On pourrait évoquer ici les AMAP, qui jouent un rôle très important sur la manière de refonder un lien social, dans le choix des produits, dans le choix et l'origine du producteur, voir dans le lien que l'on va établir à travers le panier que l'on va acheter, tout ceci marque bien une dimension sociale très forte et donc une forme de durabilité.

Et puis, si on pousse encore plus loin le raisonnement, on pourrait s'interroger sur l’effet saisons. 

Pourquoi consommer des produits qui ne correspondent pas à l'effet de saisonnalité ? 

Consommer effectivement des fraises en hiver, c’est intéressant si elles viennent de l'hémisphère sud, mais le temps de transport, le coût de transport est un coût qui joue énormément sur l'environnement et qui n'est pas comptabilisé. 

Or, il faudrait bien sûr jouer sur cet élément pour tout comptabiliser dans la manière de concevoir les choses et les consommer.

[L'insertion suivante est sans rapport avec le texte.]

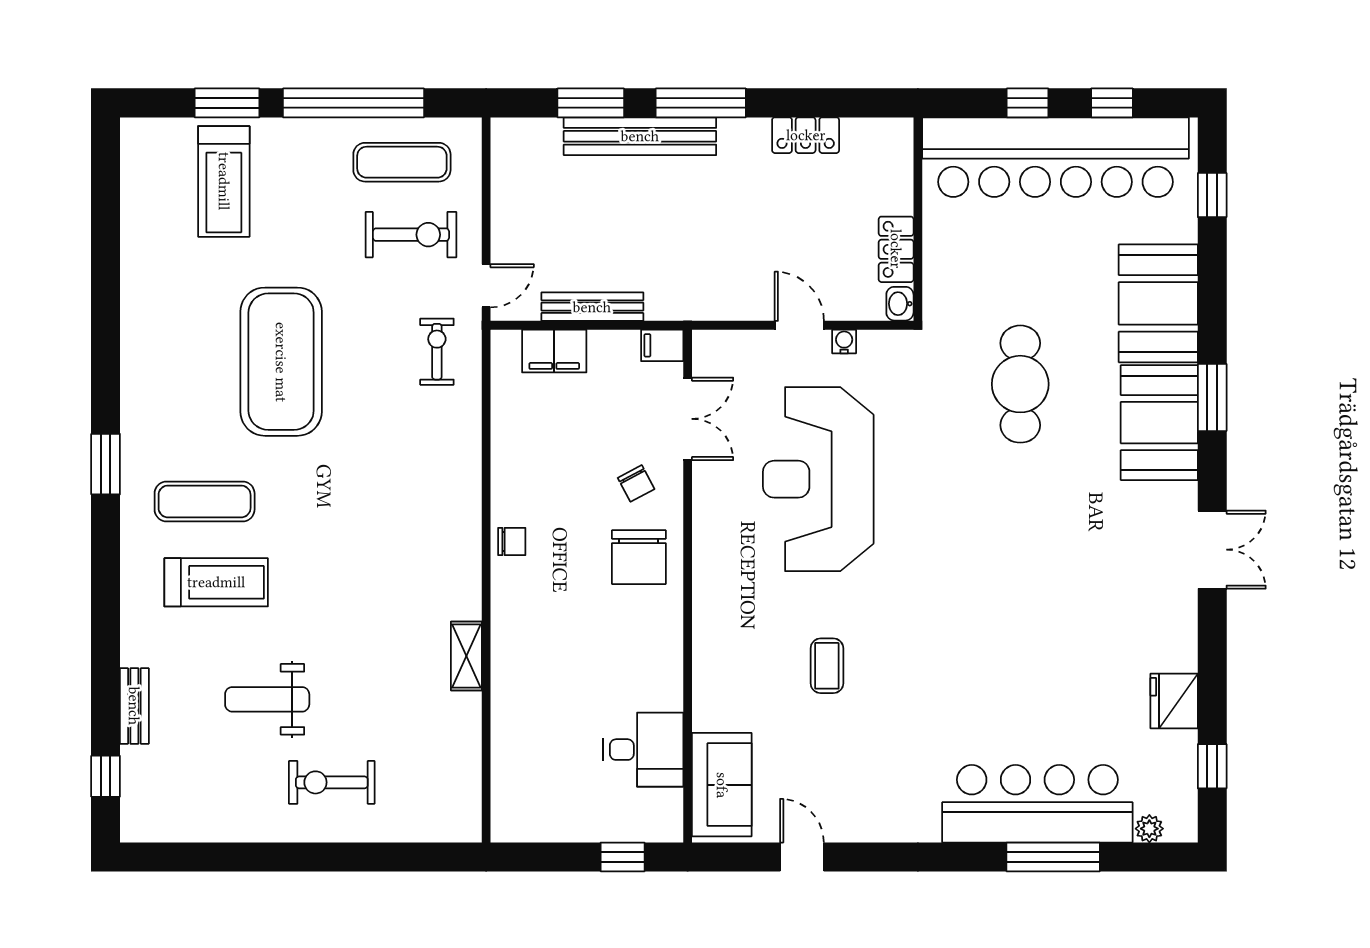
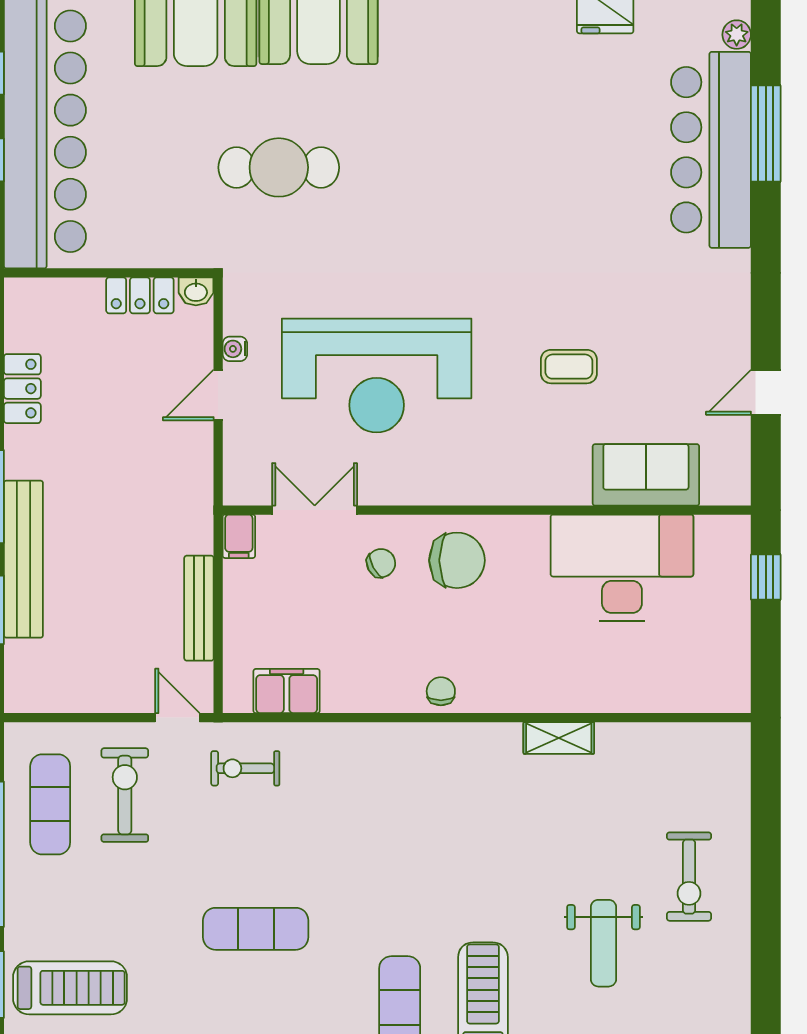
filing cabinet: (554, 351) -> (287, 691), moved, turned -90
exercise mat: (281, 362) -> (256, 929), width x0.50, depth x0.69
desk: (643, 750) -> (622, 568), width x1.87, depth x1.30
sofa: (722, 785) -> (646, 475), moved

Enfin, peut-être deux éléments qui aujourd'hui font débat :

•    L'aspect local de sa consommation : comment jouer sur la proximité ? 

On a tous cette relation aux détaillants, au commerce de détail. 

On voit bien ici sa responsabilité : le consommateur peut faire vivre un quartier, un épicier, on va dire une maison d'alimentation locale et en tant que consommateur responsable, on peut avoir effectivement cette démarche vers cette proximité.

•    Également la santé publique : débat important puisque l'on parle d'obésité dans beaucoup de pays et donc une réflexion sur la manière de concevoir nos modes de consommation, notre rapport à la consommation, rapport bien sûr purement alimentaire et nutritionnel.

Finalement, repenser ces questions de production, voire de consommation durable, nous amène à une réflexion un peu plus large, celle de concevoir ce qu'on appellerait le producteur responsable ou le consommateur responsable.

On voit ici la difficulté, tous les paramètres qui rentrent en jeu dans cette configuration.

Imaginer effectivement un producteur responsable, ce serait imaginer une forme d'éthique des affaires. 

Qu'est-ce qu'une entreprise responsable ? Est-ce que c'est celle qui regarde ses fournisseurs, qui regarde également la place qu'occupent ses fournisseurs dans la manière de penser la production ? 

Est-ce que c'est également une logique un peu différente qui serait de réfléchir sur les valeurs, les grands principes que l'on met en place dans l’acte de produire ?

Rappelez-vous ce qui s'est passé pour la Coupe du monde 98 en France où on s'est aperçu que Nike faisait produire des ballons de football dans des lieux où on faisait travailler des enfants.

Et donc forcément ces critères éthiques jouent un rôle important à la fois en tant que consommateur et à la fois en tant que producteur.

Autre élément important, c'est le consommateur : faut-il qu'il soit partie prenante dans les débats ? Doit-il jouer un rôle important et quel rôle ? Peut-il effectivement interférer dans l'acte de consommation, peut-il jouer sur la manière de percevoir la consommation ? 

On voit bien qu'ici on rentre dans une question plus ardue, plus complexe : c'est la question d'éducation.

L'éducation au développement durable doit jouer un rôle important, elle doit modifier nos comportements. 

C'est vers ce statut que l'on doit tendre effectivement une future consommation et production durable.